Suchen in staubigen Archiven bringt manchmal doch etwas ans Tageslicht. Auch wenn es schon länger her ist, kann man bei der Nacherzählung ja die Gegenwartsform verwenden:
…Klaus fühlt sich in Wohlde nicht wohl. Mit seinen 14 Jahren ist er jetzt in der letzten Klasse der Dorfschule. Der Lehrer hat nichts Besonderes an ihm entdeckt, das ihn zu einer “Karriere” befähigen könnte. Naja, seine zugezogene ledige Mutter ist in der Hierarchie des Dorfes ganz unten. Und er sieht für sich auch keinenBlumentopf. Die neue “Bewegung” verspricht zwar vieles für aufstrebende und wehrhafte junge Männer. Aber die Söhne der Bauern und Handwerker sind eben in allen Belangen besser. Sie haben die schöneren Uniformen und die richtigen Namen. Marschieren können sie auch…
Klaus brütet so vor sich hin. Die Freunde, mit denen er als Kind spielte, wurden Pimpfe und Fremde für Klaus. Er gehört nicht dazu. Klaus beschließt wegzugehen.
Also braucht er nur den Zug um 15:22 Uhr nach Schleswig zu nehmen und wird dann schon sehen, wie es weitergeht.

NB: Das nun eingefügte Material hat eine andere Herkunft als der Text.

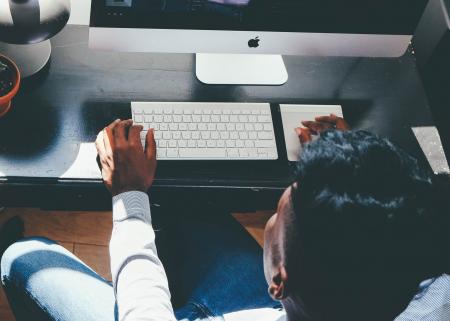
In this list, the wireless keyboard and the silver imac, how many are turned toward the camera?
2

Das Geld für die Fahrkarte und einen Notgroschen hat er schon auf der hohen Kante, ohne dass er seine Mutter bestehlen muss. Was er so für die ersten ein oder zwei Tage zum Essen braucht, kann er sich in der Küche machen. Seine Mutter ist ohnehin nicht da, weil sie als “Minna” bei einem der hiesigen Bauern dient. Klaus schreibt noch einen Zettel “Komme bald wieder” und legt ihn auf den Küchentisch. Mit dem Zug geht es in der 3. Klasse in die große Stadt. Hollingstedt, Groß-Rheide, Kropp und Jagel ruckeln vorbei und dann zeigt sich die Schlei – der Weg in die Welt!
Der Weg zur Schlei ist leicht zu finden. Außerdem war Klaus schon einmal mit seiner Mutter in Schleswig gewesen und hat eine Vorstellung von dieser Stadt.

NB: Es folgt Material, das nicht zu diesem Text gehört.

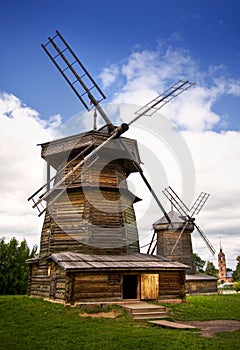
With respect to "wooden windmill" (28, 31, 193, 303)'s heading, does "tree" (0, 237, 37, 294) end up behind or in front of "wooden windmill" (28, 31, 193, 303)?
behind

Gegenüber vom Dom geht ein Weg über die Wiesen zur Schlei und den Bootshäusern. Da der Dom nicht zu übersehen ist, geht Klaus wohlgemut die Plessenstraße entlang und dann auf den Wiesendamm.

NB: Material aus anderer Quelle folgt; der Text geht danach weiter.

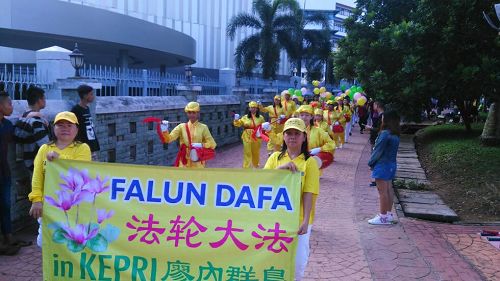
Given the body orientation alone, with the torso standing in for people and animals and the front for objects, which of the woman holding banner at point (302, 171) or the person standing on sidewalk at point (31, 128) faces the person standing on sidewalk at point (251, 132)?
the person standing on sidewalk at point (31, 128)

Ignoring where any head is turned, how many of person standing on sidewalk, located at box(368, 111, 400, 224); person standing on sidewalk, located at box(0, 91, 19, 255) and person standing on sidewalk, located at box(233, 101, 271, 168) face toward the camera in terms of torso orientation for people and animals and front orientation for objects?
1

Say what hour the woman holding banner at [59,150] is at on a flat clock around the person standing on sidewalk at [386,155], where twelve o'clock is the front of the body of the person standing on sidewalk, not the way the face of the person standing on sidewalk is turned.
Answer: The woman holding banner is roughly at 10 o'clock from the person standing on sidewalk.

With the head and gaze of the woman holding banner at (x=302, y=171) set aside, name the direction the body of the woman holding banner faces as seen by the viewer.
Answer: toward the camera

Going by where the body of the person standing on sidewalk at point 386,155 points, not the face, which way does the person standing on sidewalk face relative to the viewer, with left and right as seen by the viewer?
facing to the left of the viewer

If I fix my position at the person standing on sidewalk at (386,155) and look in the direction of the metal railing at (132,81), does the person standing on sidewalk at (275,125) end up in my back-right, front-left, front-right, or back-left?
front-right

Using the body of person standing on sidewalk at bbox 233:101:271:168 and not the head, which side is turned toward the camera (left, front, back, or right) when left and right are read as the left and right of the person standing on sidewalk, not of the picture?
front

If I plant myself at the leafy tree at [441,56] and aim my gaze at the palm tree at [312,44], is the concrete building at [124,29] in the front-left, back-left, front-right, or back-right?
front-left

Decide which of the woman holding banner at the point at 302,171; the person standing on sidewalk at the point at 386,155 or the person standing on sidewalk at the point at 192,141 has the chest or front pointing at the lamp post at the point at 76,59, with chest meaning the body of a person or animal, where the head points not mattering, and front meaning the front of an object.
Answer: the person standing on sidewalk at the point at 386,155

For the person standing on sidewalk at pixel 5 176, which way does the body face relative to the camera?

Klaus begeht zum ersten Mal in seinem Leben etwas Unrechtes, nimmt sich das Paddelboot,
schleppt es zum Wasser und paddelt los. Dass er dabei nasse Füße bekommt, bermerkt er nicht. Er paddelt wie ein Wilder, bis er die Landzunge bei den Bootshäusern und dem Luisenbad umrundet hat. Er steuert jetzt die Möweninsel an und merkt erst jetzt, dass sich das Boot langsam mit Wasser füllt. Und Klaus kann nicht schwimmen… Klaus’ Leichnam wurde Tage später am Ufer der Königswiesen gefunden. Die Schleswiger Nachrichten haben nichts über den namenlosen Jungen geschrieben. Das Amt hat für eine Beerdigung auf dem Friedhof am Stadtfeld gesorgt.